** start **
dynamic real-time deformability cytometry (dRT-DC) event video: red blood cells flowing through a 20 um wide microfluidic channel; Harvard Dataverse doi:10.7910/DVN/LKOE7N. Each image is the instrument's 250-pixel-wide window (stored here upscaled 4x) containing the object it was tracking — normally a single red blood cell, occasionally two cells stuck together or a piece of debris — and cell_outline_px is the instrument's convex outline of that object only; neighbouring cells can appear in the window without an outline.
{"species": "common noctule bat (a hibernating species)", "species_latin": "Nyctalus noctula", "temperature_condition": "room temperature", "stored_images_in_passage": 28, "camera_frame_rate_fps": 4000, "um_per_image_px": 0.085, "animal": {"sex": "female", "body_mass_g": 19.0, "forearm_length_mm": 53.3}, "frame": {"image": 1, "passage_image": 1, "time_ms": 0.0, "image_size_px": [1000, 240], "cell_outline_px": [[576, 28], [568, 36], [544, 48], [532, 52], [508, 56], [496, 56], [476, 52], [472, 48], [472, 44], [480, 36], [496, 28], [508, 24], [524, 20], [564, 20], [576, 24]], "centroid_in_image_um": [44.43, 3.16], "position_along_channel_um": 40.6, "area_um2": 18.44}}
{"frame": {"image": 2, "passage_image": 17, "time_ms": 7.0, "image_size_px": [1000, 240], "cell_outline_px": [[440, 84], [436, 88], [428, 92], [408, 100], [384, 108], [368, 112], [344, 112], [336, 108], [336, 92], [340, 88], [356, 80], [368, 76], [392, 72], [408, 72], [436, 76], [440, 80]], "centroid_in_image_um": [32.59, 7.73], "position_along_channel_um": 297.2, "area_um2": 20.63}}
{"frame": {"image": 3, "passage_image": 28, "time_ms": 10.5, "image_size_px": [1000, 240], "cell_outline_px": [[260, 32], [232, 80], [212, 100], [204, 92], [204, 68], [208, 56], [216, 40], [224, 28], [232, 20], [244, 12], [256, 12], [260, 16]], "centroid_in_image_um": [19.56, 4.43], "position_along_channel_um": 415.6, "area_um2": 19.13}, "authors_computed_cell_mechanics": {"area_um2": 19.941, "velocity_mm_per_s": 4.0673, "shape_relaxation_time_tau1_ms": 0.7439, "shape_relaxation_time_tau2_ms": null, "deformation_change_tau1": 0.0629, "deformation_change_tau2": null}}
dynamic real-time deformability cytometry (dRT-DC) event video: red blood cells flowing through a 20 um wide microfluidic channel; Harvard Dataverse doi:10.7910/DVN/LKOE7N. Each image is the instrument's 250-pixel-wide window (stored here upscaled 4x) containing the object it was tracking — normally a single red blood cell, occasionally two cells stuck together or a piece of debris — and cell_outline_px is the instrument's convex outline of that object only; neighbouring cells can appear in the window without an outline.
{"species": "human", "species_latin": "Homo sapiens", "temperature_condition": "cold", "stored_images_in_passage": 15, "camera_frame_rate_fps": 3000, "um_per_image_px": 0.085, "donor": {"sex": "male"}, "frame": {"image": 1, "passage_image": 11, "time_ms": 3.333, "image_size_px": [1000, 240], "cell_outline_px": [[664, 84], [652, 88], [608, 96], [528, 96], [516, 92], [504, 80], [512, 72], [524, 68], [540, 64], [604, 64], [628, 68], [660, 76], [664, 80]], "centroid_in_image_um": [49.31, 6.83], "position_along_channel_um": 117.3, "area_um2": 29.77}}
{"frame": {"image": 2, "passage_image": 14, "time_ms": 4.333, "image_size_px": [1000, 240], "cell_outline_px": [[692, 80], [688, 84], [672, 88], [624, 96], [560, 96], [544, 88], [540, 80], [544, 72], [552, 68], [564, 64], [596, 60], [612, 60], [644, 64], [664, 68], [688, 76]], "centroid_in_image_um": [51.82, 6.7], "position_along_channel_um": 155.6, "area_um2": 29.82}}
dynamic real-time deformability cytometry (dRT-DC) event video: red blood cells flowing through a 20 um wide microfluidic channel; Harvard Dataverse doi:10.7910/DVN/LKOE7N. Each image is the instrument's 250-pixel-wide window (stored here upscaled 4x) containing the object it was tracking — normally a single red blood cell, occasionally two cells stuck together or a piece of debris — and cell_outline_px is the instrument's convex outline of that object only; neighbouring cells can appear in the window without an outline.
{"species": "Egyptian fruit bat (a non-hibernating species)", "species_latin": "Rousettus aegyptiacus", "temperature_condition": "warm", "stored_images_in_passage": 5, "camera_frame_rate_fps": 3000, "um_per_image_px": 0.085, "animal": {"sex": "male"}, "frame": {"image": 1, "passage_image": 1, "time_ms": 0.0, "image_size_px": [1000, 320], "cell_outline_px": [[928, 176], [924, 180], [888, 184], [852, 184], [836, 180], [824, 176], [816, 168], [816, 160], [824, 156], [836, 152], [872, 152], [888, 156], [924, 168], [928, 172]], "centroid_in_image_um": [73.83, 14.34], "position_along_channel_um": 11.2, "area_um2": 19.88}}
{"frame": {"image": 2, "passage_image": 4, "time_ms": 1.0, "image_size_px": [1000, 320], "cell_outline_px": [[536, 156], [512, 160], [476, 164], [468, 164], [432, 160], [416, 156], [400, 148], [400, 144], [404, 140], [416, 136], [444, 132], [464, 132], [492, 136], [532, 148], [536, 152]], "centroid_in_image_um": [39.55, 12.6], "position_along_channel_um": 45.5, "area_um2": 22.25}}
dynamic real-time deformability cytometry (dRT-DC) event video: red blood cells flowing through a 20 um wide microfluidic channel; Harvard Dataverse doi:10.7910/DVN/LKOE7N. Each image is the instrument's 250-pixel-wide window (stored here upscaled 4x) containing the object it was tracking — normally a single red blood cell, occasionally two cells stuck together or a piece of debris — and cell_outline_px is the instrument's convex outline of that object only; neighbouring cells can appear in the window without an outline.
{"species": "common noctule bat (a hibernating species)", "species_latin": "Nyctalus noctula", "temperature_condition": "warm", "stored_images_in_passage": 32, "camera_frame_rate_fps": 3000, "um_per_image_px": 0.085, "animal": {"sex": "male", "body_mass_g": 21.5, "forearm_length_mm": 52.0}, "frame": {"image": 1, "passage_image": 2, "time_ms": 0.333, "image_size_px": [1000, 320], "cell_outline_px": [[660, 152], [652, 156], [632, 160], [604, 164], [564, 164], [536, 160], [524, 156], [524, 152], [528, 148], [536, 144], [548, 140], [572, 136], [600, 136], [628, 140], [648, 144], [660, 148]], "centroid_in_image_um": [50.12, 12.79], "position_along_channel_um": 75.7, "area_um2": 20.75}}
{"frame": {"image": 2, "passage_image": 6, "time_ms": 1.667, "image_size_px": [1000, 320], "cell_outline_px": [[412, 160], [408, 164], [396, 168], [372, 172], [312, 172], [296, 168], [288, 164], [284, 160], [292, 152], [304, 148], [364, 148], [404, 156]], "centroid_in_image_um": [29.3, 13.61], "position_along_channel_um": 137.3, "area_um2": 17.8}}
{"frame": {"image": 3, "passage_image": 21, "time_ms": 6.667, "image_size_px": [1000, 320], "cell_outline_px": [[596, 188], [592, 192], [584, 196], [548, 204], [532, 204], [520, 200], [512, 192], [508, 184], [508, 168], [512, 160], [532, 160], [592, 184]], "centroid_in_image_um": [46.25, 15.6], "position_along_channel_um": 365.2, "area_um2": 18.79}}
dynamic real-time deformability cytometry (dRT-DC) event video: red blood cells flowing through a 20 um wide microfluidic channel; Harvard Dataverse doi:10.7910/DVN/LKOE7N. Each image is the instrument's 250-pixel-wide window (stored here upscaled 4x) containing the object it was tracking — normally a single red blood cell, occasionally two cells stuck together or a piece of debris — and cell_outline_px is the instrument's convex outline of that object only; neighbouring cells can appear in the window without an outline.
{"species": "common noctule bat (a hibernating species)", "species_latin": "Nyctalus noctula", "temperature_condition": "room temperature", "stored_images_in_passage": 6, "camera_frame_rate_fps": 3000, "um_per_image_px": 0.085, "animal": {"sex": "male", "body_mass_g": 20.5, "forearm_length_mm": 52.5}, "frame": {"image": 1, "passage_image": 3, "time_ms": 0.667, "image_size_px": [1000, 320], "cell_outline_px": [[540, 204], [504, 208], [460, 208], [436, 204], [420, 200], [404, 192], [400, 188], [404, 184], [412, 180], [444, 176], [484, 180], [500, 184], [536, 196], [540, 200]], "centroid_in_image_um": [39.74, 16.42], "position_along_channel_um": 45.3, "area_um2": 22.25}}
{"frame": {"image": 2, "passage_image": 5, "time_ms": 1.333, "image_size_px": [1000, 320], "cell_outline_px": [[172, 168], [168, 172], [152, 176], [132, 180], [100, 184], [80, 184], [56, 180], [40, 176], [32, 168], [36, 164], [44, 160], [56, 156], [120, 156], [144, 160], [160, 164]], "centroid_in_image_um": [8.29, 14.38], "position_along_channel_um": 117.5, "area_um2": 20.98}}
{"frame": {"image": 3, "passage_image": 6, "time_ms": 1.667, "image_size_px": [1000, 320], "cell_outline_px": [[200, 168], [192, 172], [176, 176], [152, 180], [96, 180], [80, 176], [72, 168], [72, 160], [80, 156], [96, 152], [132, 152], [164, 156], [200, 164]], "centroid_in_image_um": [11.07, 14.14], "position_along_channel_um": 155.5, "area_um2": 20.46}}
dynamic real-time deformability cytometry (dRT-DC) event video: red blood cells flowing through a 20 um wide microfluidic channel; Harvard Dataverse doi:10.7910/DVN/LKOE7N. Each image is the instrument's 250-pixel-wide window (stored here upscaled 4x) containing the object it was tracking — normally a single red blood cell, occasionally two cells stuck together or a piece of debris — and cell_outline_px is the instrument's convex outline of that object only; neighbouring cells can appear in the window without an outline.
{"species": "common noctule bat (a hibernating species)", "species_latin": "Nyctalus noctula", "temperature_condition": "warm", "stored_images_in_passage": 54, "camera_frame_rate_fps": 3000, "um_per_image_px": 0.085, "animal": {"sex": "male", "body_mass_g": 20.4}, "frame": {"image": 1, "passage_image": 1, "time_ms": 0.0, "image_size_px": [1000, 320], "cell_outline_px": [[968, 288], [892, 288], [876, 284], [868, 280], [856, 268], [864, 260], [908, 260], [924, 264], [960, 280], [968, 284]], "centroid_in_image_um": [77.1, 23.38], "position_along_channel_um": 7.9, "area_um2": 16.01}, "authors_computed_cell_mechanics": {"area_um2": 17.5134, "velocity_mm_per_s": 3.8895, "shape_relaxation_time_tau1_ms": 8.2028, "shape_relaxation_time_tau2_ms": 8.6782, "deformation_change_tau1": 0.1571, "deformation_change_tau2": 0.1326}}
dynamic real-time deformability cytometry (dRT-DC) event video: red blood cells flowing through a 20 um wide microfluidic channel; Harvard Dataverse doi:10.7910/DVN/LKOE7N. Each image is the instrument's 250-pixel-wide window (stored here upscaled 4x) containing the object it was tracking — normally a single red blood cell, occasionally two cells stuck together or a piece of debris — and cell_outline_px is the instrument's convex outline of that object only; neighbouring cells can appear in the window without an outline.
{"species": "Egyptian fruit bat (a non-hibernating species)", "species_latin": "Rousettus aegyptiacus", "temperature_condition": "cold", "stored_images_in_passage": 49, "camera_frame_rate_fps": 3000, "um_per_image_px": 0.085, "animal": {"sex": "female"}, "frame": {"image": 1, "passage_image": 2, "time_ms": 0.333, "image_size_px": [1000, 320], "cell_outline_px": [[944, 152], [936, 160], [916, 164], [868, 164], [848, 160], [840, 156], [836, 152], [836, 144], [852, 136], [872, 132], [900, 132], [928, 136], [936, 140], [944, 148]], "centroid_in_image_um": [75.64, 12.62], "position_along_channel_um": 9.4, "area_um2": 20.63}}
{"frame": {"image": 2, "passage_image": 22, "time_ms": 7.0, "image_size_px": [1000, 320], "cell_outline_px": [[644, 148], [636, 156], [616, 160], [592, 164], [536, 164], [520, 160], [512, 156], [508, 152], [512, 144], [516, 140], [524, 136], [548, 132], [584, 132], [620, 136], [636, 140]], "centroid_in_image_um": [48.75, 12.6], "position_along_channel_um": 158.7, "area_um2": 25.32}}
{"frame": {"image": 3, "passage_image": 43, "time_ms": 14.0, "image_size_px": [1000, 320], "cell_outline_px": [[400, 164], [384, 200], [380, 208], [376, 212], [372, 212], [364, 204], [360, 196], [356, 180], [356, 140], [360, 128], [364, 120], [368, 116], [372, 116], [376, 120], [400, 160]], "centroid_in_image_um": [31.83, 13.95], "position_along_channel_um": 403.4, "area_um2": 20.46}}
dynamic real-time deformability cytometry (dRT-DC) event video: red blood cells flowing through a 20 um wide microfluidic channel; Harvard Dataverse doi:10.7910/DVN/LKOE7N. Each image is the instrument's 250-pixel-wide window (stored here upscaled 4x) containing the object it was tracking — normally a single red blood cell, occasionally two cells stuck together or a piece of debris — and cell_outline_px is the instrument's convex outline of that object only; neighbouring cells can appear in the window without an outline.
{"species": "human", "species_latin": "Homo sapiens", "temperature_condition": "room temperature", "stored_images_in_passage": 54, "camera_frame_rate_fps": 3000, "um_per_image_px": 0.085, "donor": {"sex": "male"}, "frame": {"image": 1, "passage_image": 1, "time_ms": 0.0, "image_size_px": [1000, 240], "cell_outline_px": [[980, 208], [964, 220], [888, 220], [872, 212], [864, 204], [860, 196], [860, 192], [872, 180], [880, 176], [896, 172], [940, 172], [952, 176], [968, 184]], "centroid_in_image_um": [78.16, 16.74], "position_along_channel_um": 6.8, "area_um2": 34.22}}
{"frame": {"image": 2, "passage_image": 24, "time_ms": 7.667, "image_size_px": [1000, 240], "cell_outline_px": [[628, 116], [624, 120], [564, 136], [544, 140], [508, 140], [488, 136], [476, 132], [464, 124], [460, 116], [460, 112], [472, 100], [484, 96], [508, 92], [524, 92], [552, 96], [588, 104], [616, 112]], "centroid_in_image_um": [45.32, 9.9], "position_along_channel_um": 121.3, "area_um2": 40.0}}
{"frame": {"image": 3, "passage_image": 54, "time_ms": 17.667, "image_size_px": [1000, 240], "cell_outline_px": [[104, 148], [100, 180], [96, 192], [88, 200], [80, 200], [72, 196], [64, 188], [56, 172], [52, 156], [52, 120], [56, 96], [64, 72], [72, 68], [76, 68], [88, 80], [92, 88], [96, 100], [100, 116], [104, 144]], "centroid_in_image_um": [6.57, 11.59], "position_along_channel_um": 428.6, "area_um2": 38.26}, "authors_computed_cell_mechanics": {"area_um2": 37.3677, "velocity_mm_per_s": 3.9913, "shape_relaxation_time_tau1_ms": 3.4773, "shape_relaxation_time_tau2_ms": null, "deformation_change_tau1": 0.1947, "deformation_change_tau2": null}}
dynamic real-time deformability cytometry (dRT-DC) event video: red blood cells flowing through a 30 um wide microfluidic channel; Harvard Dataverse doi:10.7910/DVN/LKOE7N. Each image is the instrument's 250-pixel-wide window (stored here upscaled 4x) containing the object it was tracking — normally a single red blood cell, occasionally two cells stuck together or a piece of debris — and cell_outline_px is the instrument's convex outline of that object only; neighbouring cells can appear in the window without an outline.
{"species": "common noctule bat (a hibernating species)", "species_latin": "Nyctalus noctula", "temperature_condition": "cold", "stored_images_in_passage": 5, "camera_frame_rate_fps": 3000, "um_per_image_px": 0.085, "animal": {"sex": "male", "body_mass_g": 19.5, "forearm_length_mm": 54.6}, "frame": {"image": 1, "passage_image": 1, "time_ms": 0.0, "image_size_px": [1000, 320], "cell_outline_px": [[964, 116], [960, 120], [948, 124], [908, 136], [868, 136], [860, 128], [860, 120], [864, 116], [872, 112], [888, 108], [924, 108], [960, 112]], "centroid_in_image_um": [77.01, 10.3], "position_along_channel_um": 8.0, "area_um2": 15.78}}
** end **
▸ **What to do**
Reproduce precisely the span of lines that begins at the line containing "through a 30" and ends with the last line of the listing.

▸ **Exercise output**
dynamic real-time deformability cytometry (dRT-DC) event video: red blood cells flowing through a 30 um wide microfluidic channel; Harvard Dataverse doi:10.7910/DVN/LKOE7N. Each image is the instrument's 250-pixel-wide window (stored here upscaled 4x) containing the object it was tracking — normally a single red blood cell, occasionally two cells stuck together or a piece of debris — and cell_outline_px is the instrument's convex outline of that object only; neighbouring cells can appear in the window without an outline.
{"species": "common noctule bat (a hibernating species)", "species_latin": "Nyctalus noctula", "temperature_condition": "cold", "stored_images_in_passage": 5, "camera_frame_rate_fps": 3000, "um_per_image_px": 0.085, "animal": {"sex": "male", "body_mass_g": 19.5, "forearm_length_mm": 54.6}, "frame": {"image": 1, "passage_image": 1, "time_ms": 0.0, "image_size_px": [1000, 320], "cell_outline_px": [[964, 116], [960, 120], [948, 124], [908, 136], [868, 136], [860, 128], [860, 120], [864, 116], [872, 112], [888, 108], [924, 108], [960, 112]], "centroid_in_image_um": [77.01, 10.3], "position_along_channel_um": 8.0, "area_um2": 15.78}}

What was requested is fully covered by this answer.